Happy Birthday! Friedrich Engels

It’s Friedrich Engels’ 190th birthday.

He said of the area where I now live:

“My description.. is far from black enough to convey a true impression of the filth, ruin, and uninhabitableness, the defiance of all considerations of cleanliness, ventilation, and health which characterise the construction of this single district, containing at least twenty to thirty thousand inhabitants. And such a district exists in the heart of the second city of England, the first manufacturing city of the world. If any one wishes to see in how little space a human being can move, how little air – and such air! – he can breathe, how little of civilisation he may share and yet live, it is only necessary to travel hither.

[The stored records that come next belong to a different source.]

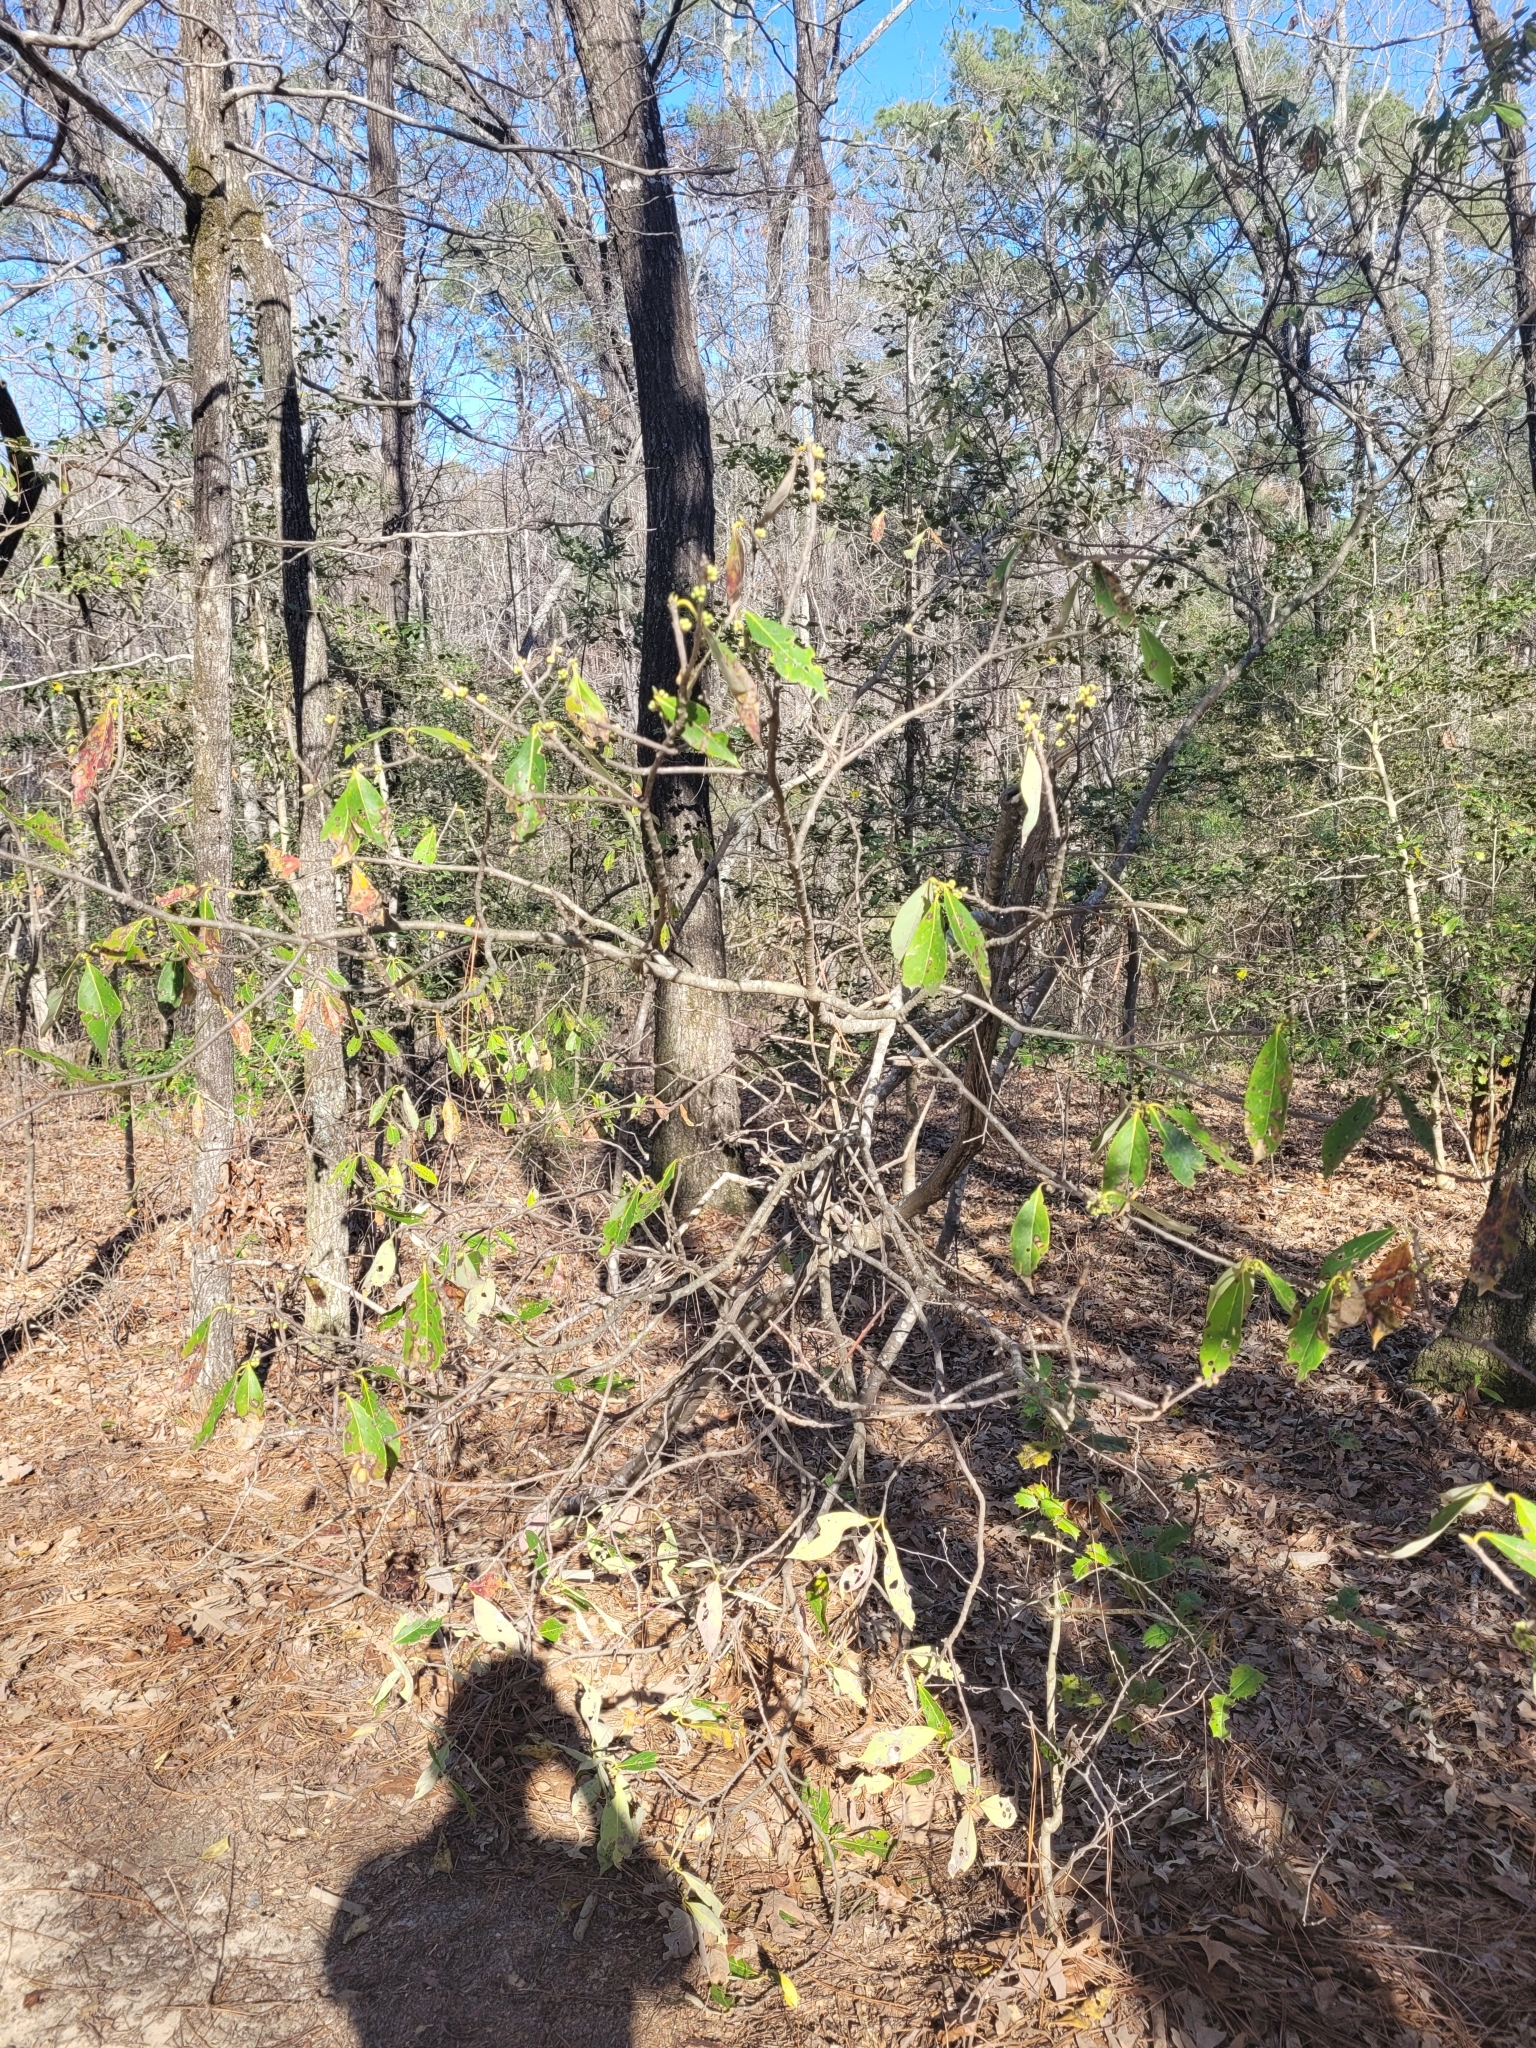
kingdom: Plantae
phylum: Tracheophyta
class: Magnoliopsida
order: Ericales
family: Symplocaceae
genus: Symplocos
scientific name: Symplocos tinctoria
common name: Horse-sugar
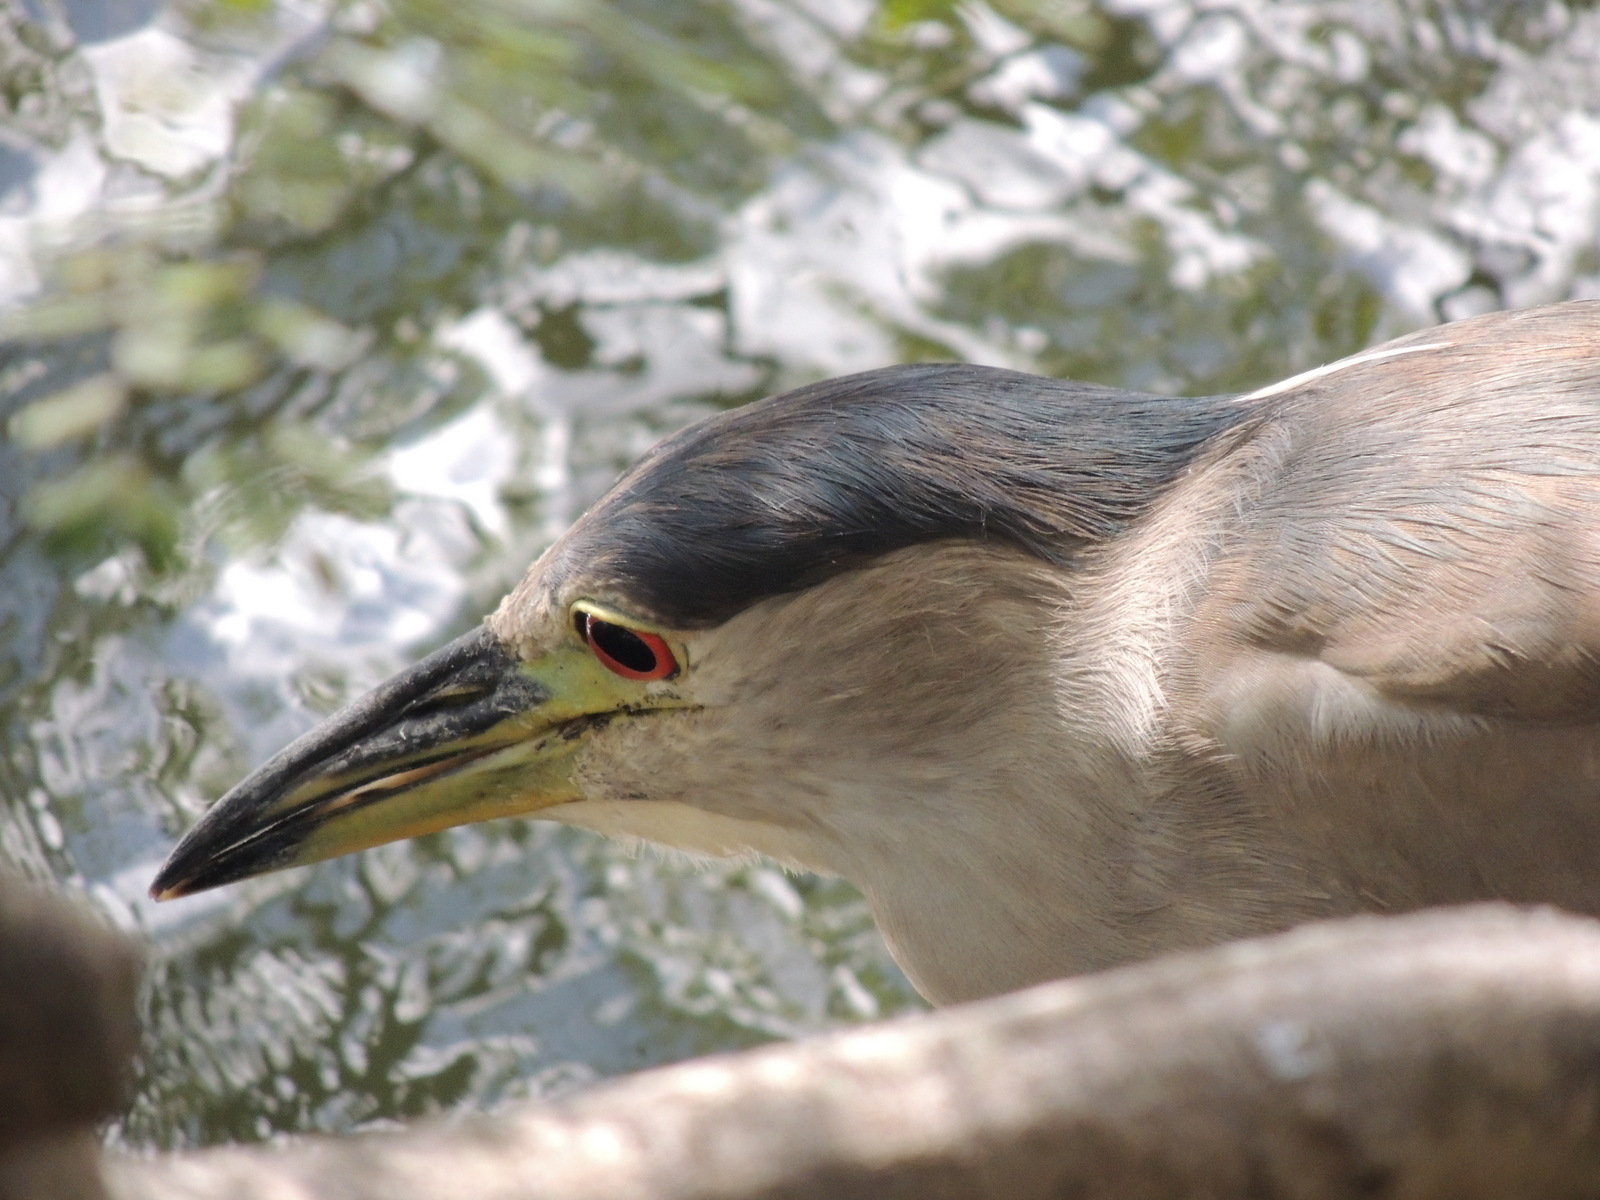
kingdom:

True, this is the Old Town, and the people of Manchester emphasise the fact whenever any one mentions to them the frightful condition of this Hell upon Earth; but what does that prove? Everything which here arouses horror and indignation is of recent origin, belongs to the industrial epoch.”

Engels was sent to Manchester to stop him bothering his head with silly notions like sneaking into philosophy lectures. He was, I’m sure, a terrible disappointment to his parents.

I love this story, from the Radical Manchester blog because without Mary Burns The Condition of the Working-Class in England in 1844 would never have been written. No really, you think gentrified young German men could just wander about Manchester’s hovels taking notes and going ‘you lot live like pigs, oops sorry just stepped on your pig there’.  It was written because Mary took her lover off the beaten track and showed him what life was really like for her people.

Engels says:

“The town itself is peculiarly built, so that a person may live in it for years, and go in and out daily without coming into contact with a working people’s quarter or even with workers, that is, so long as he confines himself to his business and to pleasure walks”

it still is.  Happy Birthday Mr Engels. We still need you.

Or we need you. Step off the beaten track, open your eyes. Make friends with someone your parents and your society wouldn’t approve of. Mr Engels would approve.